Scenario What goes wrong Correct approach
Clones counted as occurrences cnt[clone] = 1 inflates counts. Clones start at cnt = 0; only prefix-end states get 1.
Counts not aggregated cnt[v] stays 1, queries return 1. Sum cnt[link[v]] += cnt[v] in len-descending order.
LCS keeps wrong l after link descent Set l = len[v]+1 only after finding a c-edge. On descent, l = len[matchedState] + 1; on full miss, reset to 0.
Distinct count off by the root Included root or used len[-1]. Iterate states 1..; root contributes nothing.
Wrong topological order Sorted ascending by len. Aggregate descending so children precede parents.
Generalized SAM merges wrong Reused last across strings without resetting. Reset last = root before each new string (see senior).

Performance Analysis

n (string length) states (≤ 2n-1) transitions (≤ 3n-4) build (array σ)
10 ≤ 19 ≤ 26 instant
10³ ≤ 1999 ≤ 2996 instant
10⁶ ≤ 2·10⁶ ≤ 3·10⁶ well under a second
10⁷ ≤ 2·10⁷ ≤ 3·10⁷ a few seconds; use array transitions

The build is amortized O(n): the first while loop (adding c-edges) and the redirect loop each advance suffix links, and the total link-advances across all extend calls is O(n).

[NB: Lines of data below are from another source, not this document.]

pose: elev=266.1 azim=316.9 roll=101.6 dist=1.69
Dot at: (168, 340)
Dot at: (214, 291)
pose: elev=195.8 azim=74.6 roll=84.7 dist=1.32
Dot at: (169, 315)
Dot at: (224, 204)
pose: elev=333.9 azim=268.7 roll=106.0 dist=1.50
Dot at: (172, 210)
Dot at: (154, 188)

With a fixed-size array of transitions per state, lookups are O(1) but memory is O(n·σ); with a hash map, memory is O(n) (only real edges stored) but with a constant-factor lookup overhead. For competitive constraints (n ≤ 10^6, lowercase), arrays win; for huge alphabets, maps win.

# Validating the size bound is a cheap sanity check:
def assert_bounds(sam, n):
    assert len(sam.nxt) <= 2 * n - 1, "too many states"
    edges = sum(len(d) for d in sam.nxt)
    assert edges <= 3 * n - 4 or n < 3, "too many transitions"

Best Practices

  • Keep extend canonical. It is the part everyone breaks; verify it against a brute-force distinct-substring counter on random strings of length ≤ 12.
  • Separate phases. Build fully, then call computeCounts, then answer queries. Do not interleave.
  • Use counting sort for len ordering. Values are in [0, n]; a counting sort gives the topological order in O(n).
  • Mark terminal states when "is a suffix" matters; walk links from last.
  • Pick the right sibling. Need sorted suffixes or LCP? Use a suffix array. Need online + occurrence counts? SAM is ideal.
  • Test the clone path explicitly with repetitive strings ("aaaa", "abcbc"); they are where bugs hide.

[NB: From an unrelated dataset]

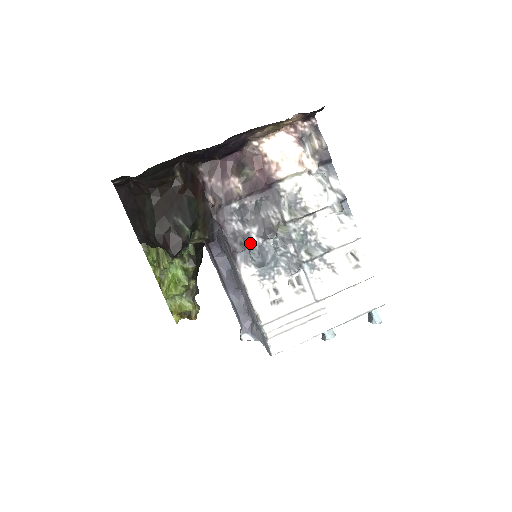
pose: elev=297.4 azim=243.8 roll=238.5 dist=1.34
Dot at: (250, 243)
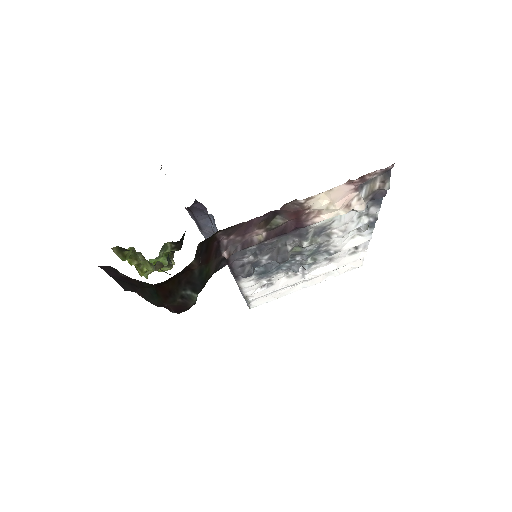
Dot at: (257, 265)
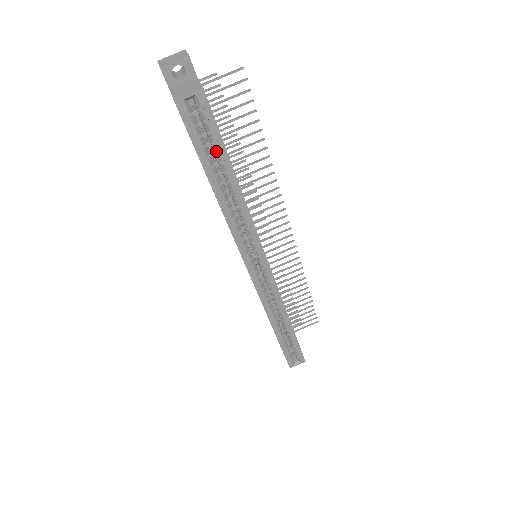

A quick correctness recipe

Before trusting a SAM on large input, run this on random short strings:

  1. Build the SAM and assert states ≤ 2n-1, edges ≤ 3n-4, and len[link[v]] < len[v] for all v.
  2. Compare Σ len[v]-len[link[v]] against len(set of all substrings)).
  3. For a few random substrings p, compare occ(p) against a naive s.count-style scan.
  4. For a random second string t, compare the SAM LCS against the O(|s||t|) brute force.

If all four pass on a few hundred random instances across alphabets of size 1–3 (small alphabets force clones), the implementation is almost certainly correct. The unary string "aaaa" is the single best stress input for the clone path.


Visual Animation

See animation.html for an interactive view.

The middle-level animation highlights: - Each extend creating a new state with its len, and the suffix-link walk adding transitions. - The clone/split event drawn explicitly: one state dividing, transitions redirecting, links rewired. - The suffix-link tree growing alongside, so you can watch endpos classes refine.


Summary

A suffix automaton's states are endpos equivalence classes: substrings grouped by where they end. The endpos sets nest into a laminar family, which is exactly the suffix-link tree, and each state holds a contiguous length range [len[link]+1, len]. The online extend keeps the automaton minimal; its only subtlety is the clone/split, which fires when a found c-transition leads to a non-solid state (len[q] != len[p]+1) — the shorter strings gain a new occurrence and must split into a coarser class. From this structure, distinct substrings are Σ (len[v]-len[link[v]]), occurrence counts are endpos sizes aggregated up the link tree, and the longest common substring of two strings is found by running one through the other's SAM in linear time. Against its siblings: SAM excels at online build, distinct/occurrence counting, and two-string LCS; suffix arrays win on sorted order and memory; suffix trees give explicit substring paths. Master the clone and the link tree, and the whole counting family is linear.